Eolien offshore : un signal fort

« Notre ambition et notre détermination sont intactes. Le président de la République a voulu le montrer personnellement la semaine dernière en retenant l’option la plus ambitieuse (une première tranche de 3GW – NDLR) pour le lancement de l’éolien offshore », a déclaré la ministre. Le cahier des charges de l’appel d’offres doit être ouvert à la consultation dès aujourd’hui sur le site de la Commission de régulation de l’énergie (CRE). L’appel d’offres sera lancé officiellement début mai, et le dépôt des dossiers est prévu en novembre prochain. La sélection se fera au 1er semestre 2012.

Eolien terrestre : « l’énergie la plus compétitive »

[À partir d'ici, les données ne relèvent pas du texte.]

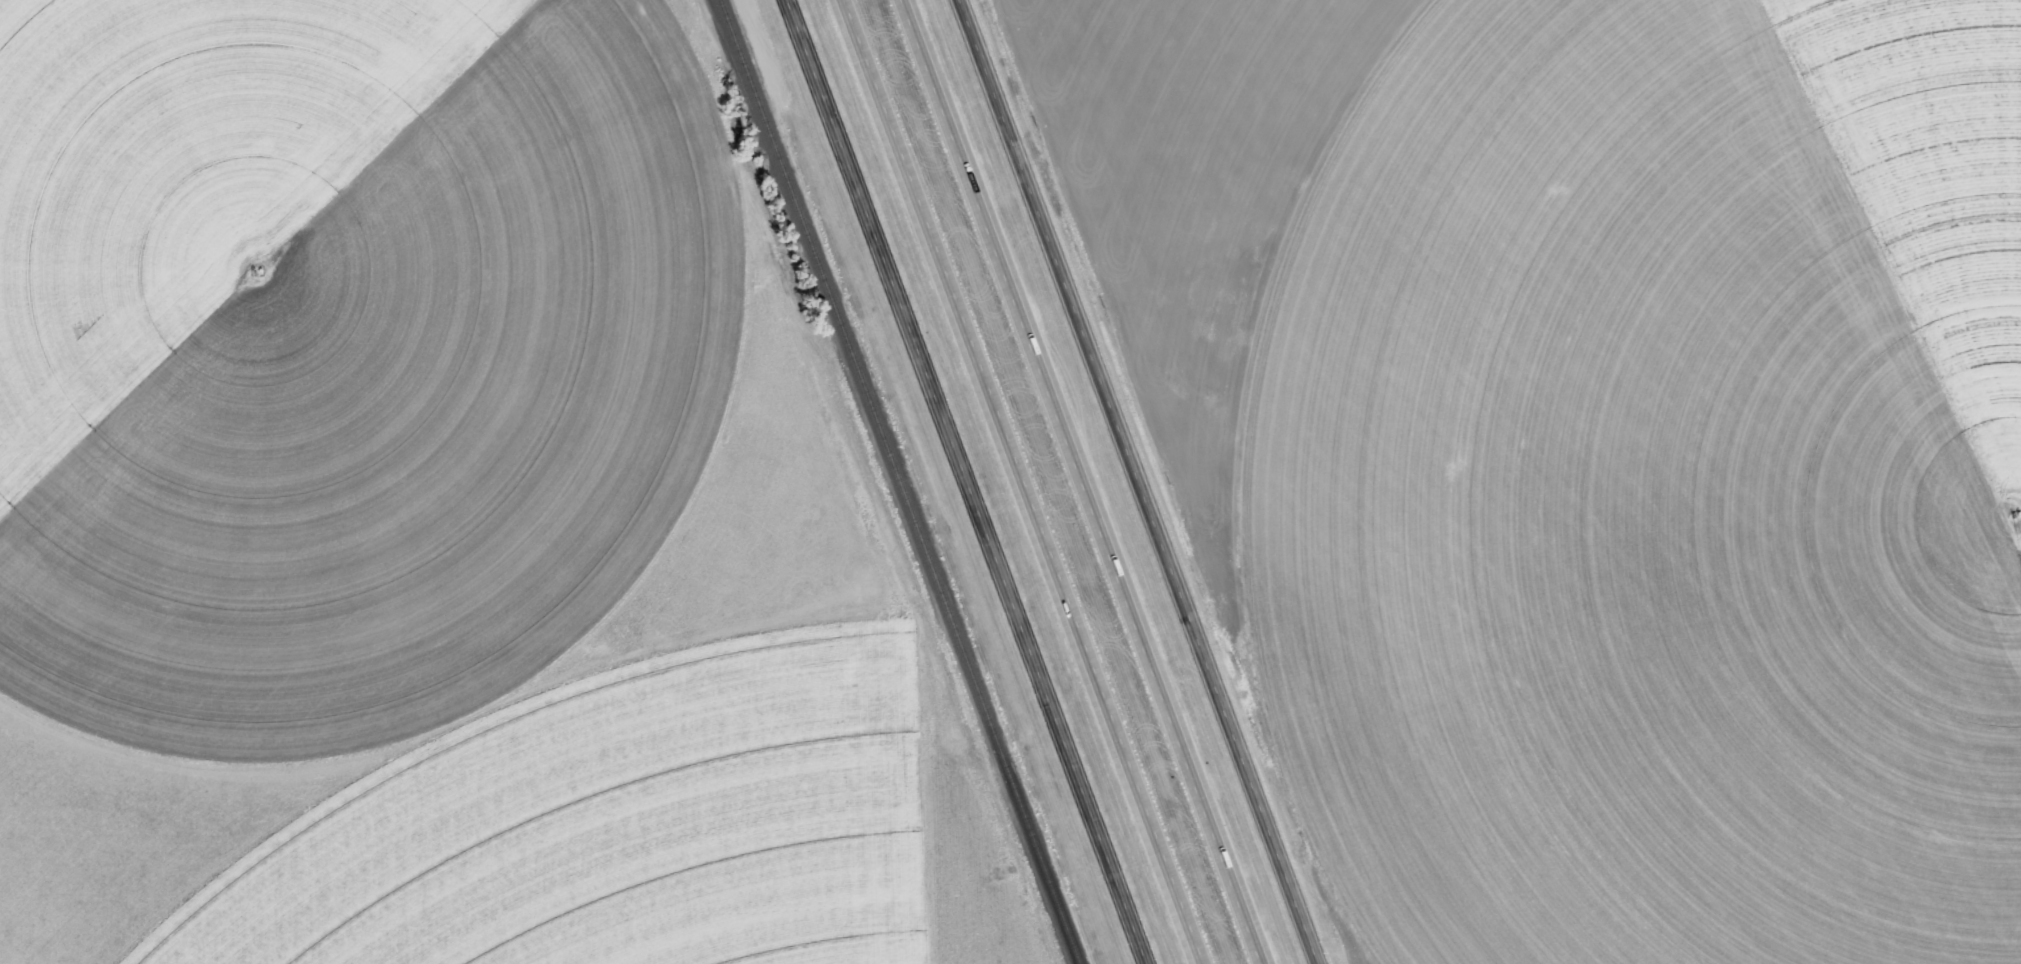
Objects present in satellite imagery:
road: (1913, 121)
road: (1024, 481)
road: (1085, 481)
railway: (901, 482)
road: (968, 482)
road: (1145, 482)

L’éolien terrestre est absolument indispensable pour attendre l’objectif de 23% d’EnR en 2020 et l’une des énergies renouvelables les plus compétitives, a rappelé la ministre. Elle souhaite que les schémas régionaux offrent une bonne place à l’éolien, mais persiste dans le classement des éoliennes en ICPE. Dans tous les cas, « le cadre doit nous permettre de tenir nos objectifs d’au moins 500 mâts installés par an. »

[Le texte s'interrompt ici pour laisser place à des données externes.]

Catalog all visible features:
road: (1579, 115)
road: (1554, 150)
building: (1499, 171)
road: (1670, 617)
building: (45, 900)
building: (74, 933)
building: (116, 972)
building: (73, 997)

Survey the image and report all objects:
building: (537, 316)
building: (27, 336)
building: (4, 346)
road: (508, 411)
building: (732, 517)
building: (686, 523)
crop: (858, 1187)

Biogaz : un dispositif de soutien en préparation

La France a « des avantages compétitifs considérables… mais le pays est plus qu’en retard. On n’a pas vraiment démarré », regrette la ministre. Le biogaz est pourtant particulièrement exemplaire, avec le traitement des déchets. La ministre veut avancer rapidement avec le ministre de l’agriculture sur cette thématique, avec la mise en place d’un dispositif complet de soutien : tarif de rachat et conditions d’injection du gaz propre dans les réseaux. Le calendrier est serré pour cette première phase : courant février. La deuxième tranche d’un dispositif biogaz pourrait aussi être lancé en mai ou juin prochain.